▸ **Directions for this task**:
What lines below contain the word "explicit"? Please pull each one out.

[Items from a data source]
===
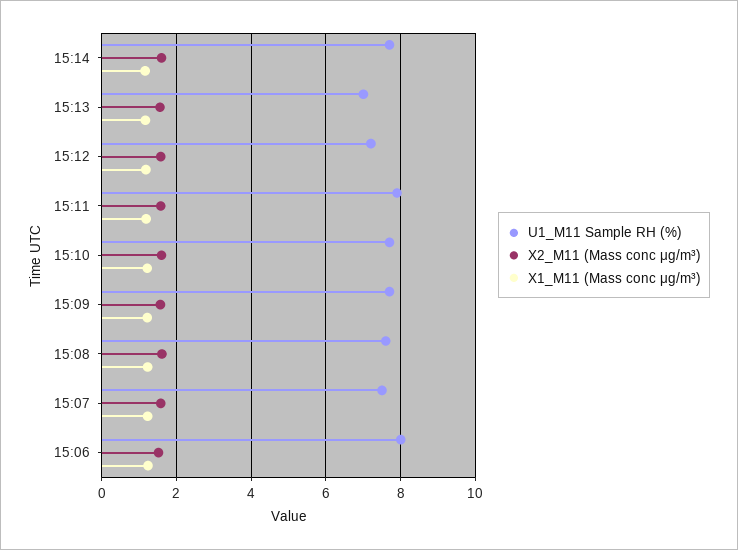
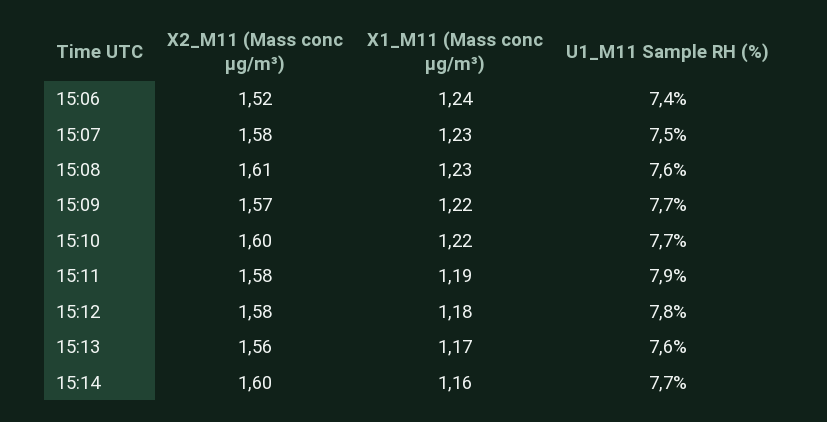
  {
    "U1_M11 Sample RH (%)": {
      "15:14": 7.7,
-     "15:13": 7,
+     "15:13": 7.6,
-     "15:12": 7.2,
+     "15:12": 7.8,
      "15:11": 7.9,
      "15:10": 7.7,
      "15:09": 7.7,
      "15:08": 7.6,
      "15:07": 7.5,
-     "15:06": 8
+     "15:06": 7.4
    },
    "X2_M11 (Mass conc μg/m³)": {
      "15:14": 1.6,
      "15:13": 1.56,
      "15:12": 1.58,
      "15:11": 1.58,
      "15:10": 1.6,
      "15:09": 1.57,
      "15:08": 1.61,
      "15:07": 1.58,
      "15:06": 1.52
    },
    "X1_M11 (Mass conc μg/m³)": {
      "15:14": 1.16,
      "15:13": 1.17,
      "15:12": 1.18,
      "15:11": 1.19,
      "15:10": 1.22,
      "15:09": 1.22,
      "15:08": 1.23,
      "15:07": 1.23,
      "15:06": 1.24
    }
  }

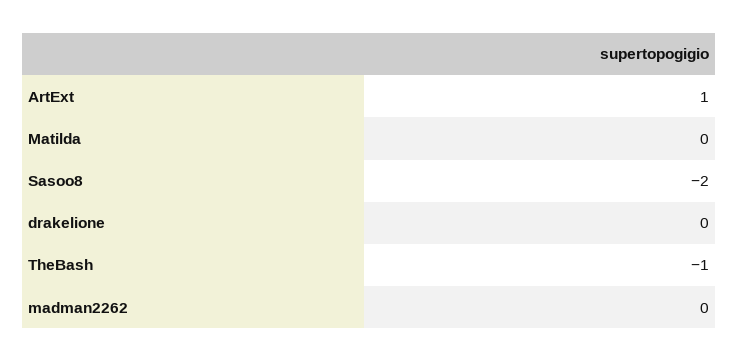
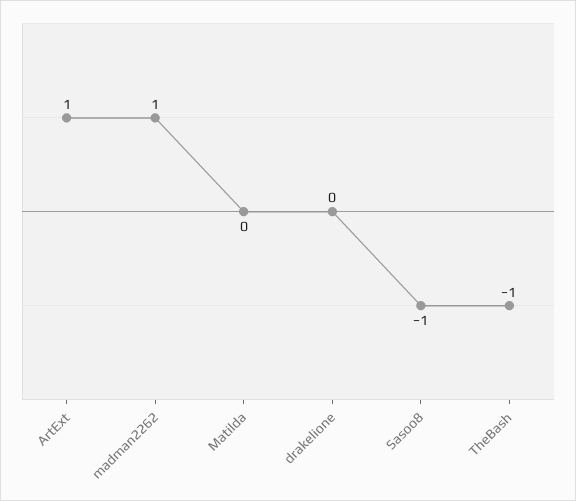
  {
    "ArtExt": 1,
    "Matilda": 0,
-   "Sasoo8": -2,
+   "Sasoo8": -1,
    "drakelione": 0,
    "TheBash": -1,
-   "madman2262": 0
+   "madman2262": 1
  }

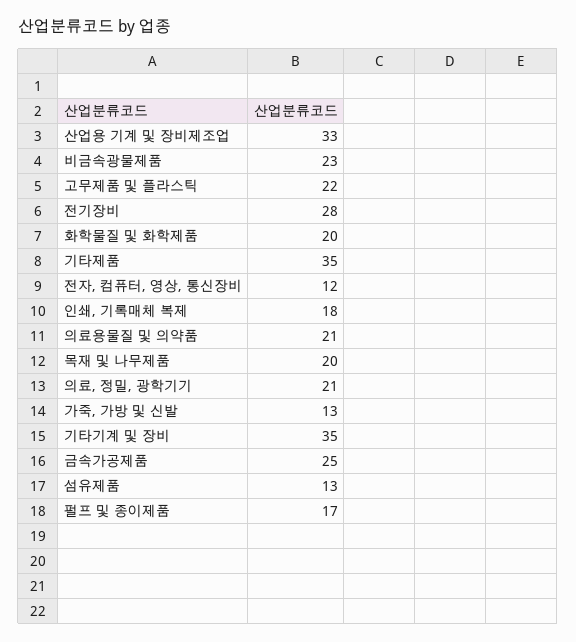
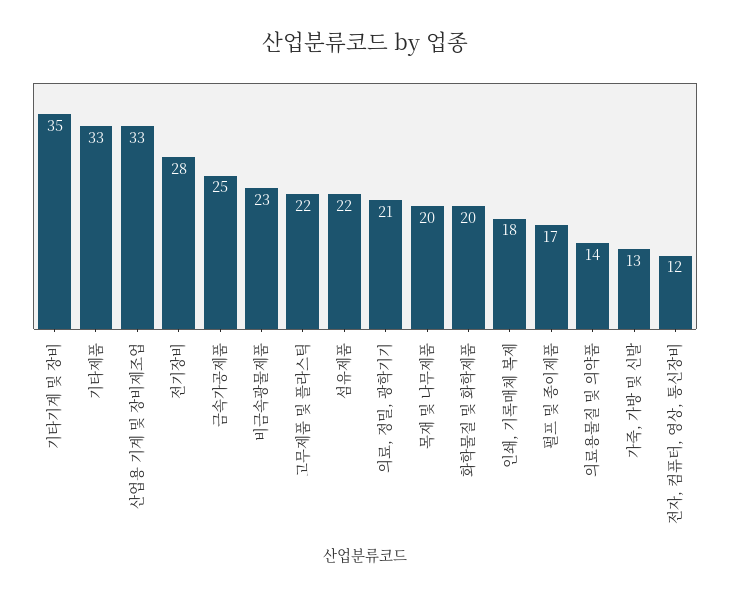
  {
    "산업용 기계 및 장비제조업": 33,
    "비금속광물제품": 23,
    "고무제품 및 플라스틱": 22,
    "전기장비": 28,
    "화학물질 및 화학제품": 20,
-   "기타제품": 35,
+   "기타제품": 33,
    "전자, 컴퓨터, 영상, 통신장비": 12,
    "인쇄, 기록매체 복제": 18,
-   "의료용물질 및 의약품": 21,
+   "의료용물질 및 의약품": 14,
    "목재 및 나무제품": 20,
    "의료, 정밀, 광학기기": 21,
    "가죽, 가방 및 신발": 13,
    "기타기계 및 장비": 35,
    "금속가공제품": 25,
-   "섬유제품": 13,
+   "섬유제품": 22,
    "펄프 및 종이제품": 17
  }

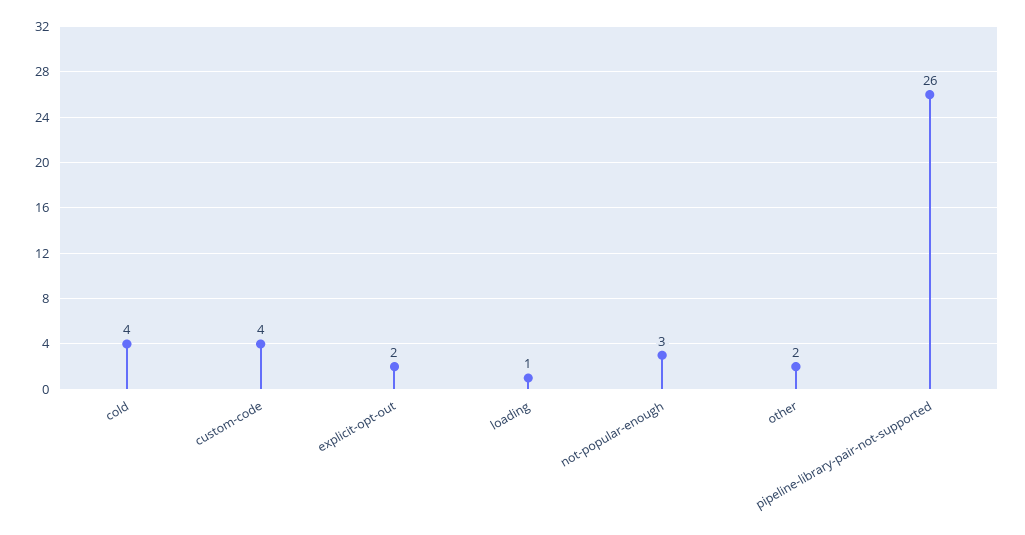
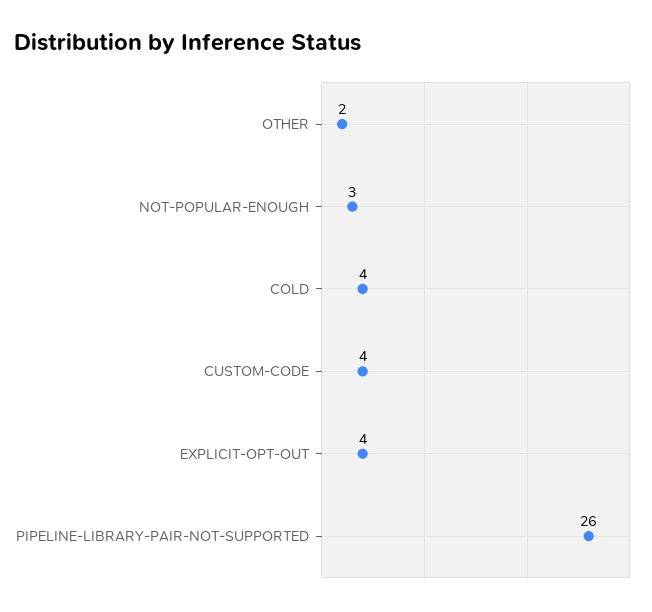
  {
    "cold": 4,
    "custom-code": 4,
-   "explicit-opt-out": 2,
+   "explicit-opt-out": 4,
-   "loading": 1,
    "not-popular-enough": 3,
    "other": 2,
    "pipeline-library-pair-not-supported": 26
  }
===
▸ **Result of this exercise**:
-   "explicit-opt-out": 2,
+   "explicit-opt-out": 4,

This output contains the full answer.